Further study and reporting of cases will help us understand whether the clinical finding that most ICI-SSc has a lower burden of vascular features and autoantibody positivity compared with primary SSc cases remains consistent. Our review serves as a starting point on this topic and represents a complete and comprehensive summary of the field’s current knowledge and description of ICI related SSc and scleroderma mimics. Our hope is that this review will be a useful reference for currently practicing physicians who treat ICI related irAEs, representing a practical source of information compared with perusing the of dozens of individual case reports/series in the literature. Such a source would also be useful in spurring further research on this topic. Treatment guidance at this time is limited, ranging from continuation of ICI to drug cessation and addition of immunosuppression.

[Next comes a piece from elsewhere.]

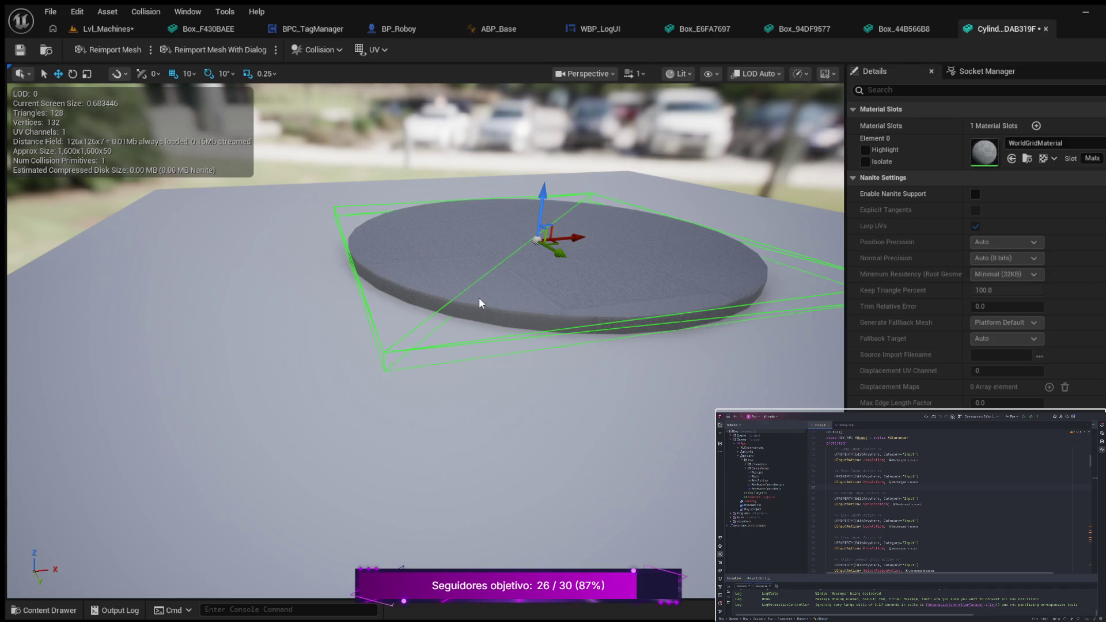
pyautogui.press('Delete')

We recommend extrapolating from the standardized management of pSSc and related conditions, with the decision to hold or resume ICI decided on a case-by-case basis weighing the severity of the reaction against the options and outcomes expected for the underlying cancer. As more cases are described we would look forward to consensus guidelines on management of ICI induced scleroderma, morphea and eosinophilic fasciitis. Multicenter international clinical trials for treatment of these complications would be ideal to optimize treatment strategies and help forge this consensus. As use of these agents broadens and expands, this represents an exciting avenue of future research for the field of ICI induced autoimmunity.”

Round 2

Reviewer 1 Report

My opinion about the article remains the same. Most of the issues that I advanced to you not  repaired. A new study would be needed to make these things suitable. The clarifications provided do not solve the problem. Best regards.